Tous les tunnels ont une fin

La justice réparatrice vise la guérison de la victime et de l’agresseur. Chacun se voit libéré des entraves du mal subi ou commis. Un de ses piliers est le pardon. Je ne vous apprends rien de neuf en disant que le pardon permet de poursuivre la route en se libérant d’un poids difficile à porter.

Or, le pardon est tellement bienfaisant qu’on peut parfois le présenter comme une solution miracle à toutes les blessures. Pourtant, il peut arriver que le pardon ne soit pas possible dans l’immédiat. Parfois, la blessure est trop grande du côté de la victime. Un pardon prématuré ne réussirait pas à guérir jusque dans les profondeurs.

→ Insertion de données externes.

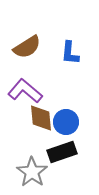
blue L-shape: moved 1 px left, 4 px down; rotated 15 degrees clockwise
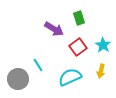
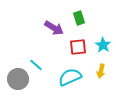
purple arrow: moved 1 px up
red square: rotated 30 degrees clockwise
cyan line: moved 2 px left; rotated 16 degrees counterclockwise
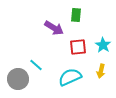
green rectangle: moved 3 px left, 3 px up; rotated 24 degrees clockwise
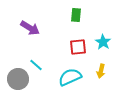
purple arrow: moved 24 px left
cyan star: moved 3 px up
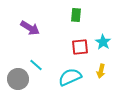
red square: moved 2 px right
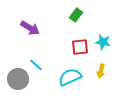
green rectangle: rotated 32 degrees clockwise
cyan star: rotated 21 degrees counterclockwise
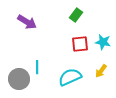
purple arrow: moved 3 px left, 6 px up
red square: moved 3 px up
cyan line: moved 1 px right, 2 px down; rotated 48 degrees clockwise
yellow arrow: rotated 24 degrees clockwise
gray circle: moved 1 px right
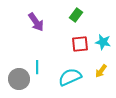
purple arrow: moved 9 px right; rotated 24 degrees clockwise
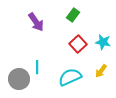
green rectangle: moved 3 px left
red square: moved 2 px left; rotated 36 degrees counterclockwise
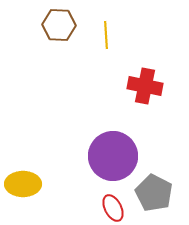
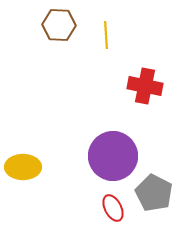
yellow ellipse: moved 17 px up
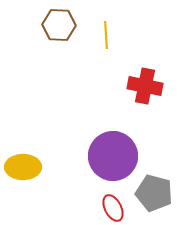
gray pentagon: rotated 12 degrees counterclockwise
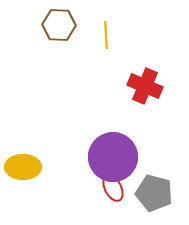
red cross: rotated 12 degrees clockwise
purple circle: moved 1 px down
red ellipse: moved 20 px up
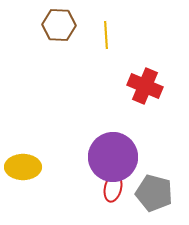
red ellipse: rotated 40 degrees clockwise
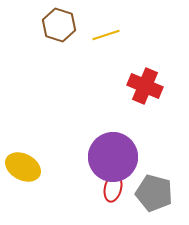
brown hexagon: rotated 16 degrees clockwise
yellow line: rotated 76 degrees clockwise
yellow ellipse: rotated 28 degrees clockwise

Le pardon est aussi difficile lorsque l’offenseur n’est pas conscient du mal qu’il a fait ou refuse de reconnaître les conséquences de sa faute. Comment faire le don de la libération à quelqu’un qui le refuse?

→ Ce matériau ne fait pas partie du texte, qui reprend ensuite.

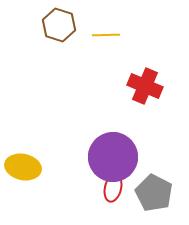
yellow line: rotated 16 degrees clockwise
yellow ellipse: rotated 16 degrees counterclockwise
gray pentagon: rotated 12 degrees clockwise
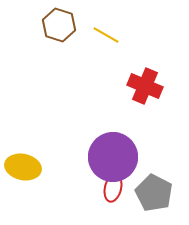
yellow line: rotated 32 degrees clockwise
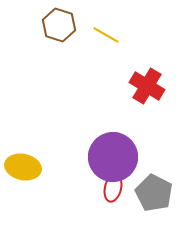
red cross: moved 2 px right; rotated 8 degrees clockwise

Lorsque le pardon se fait attendre
Le chemin vers le pardon peut être long et difficile. Si le pardon libère l’autre du mal qu’il a fait, il est aussi un chemin à emprunter pour se libérer soi-même du mal subi. Dans quelle direction aller?

Quelles ressources restent-ils à la personne qui ne peut pas accorder le pardon à son agresseur? Comment retrouver une certaine paix intérieure et être soi-même libéré du ressentiment qui nous ronge?

Certains vont trouver une manière (parfois symbolique) pour exprimer leur peine et leur colère. Ils vont éviter de se retrouver dans des situations qui les mettent en présence d’un offenseur qui nie le mal qu’il fait.

Un autre chemin est aussi ouvert lorsque, ne pouvant pardonner à l’autre, on accepte de remettre le fardeau entre les mains d’un Autre. Ce «lâcher-prise» n’est pas le pardon proprement dit, mais il peut rendre libre l’offensé par rapport à l’offenseur. Au lieu de nourrir des effets négatifs, l’énergie de la personne peut alors s’exprimer différemment et servir à la croissance d’un monde plus juste.

La lumière au bout du tunnel
Lors d’un différend ou d’un conflit difficile à résoudre, on a l’impression d’être en face d’un fleuve impossible à traverser ou d’une montagne insurmontable.

Lorsqu’on traverse alors un tunnel, on est dans l’obscurité. On emprunte un tunnel parce que sans celui-ci, la traversée serait périlleuse. Le tunnel du Mont-Blanc en France permet ainsi de traverser la montagne sans avoir à l’affronter de face. Le tunnel Lafontaine à Montréal permet de traverser le fleuve sans être submergé par les eaux.

Au bout du tunnel, on revoit la lumière. Et forcément, un paysage différent. Il y a des gens qui croient qu’à l’autre bout du tunnel ce sera comme avant. C’est toujours quelque chose de nouveau qui nous attend au bout du tunnel. On doit apprendre à vivre dans un nouvel environnement parce qu’on a fait un passage. Cela devrait nous réjouir.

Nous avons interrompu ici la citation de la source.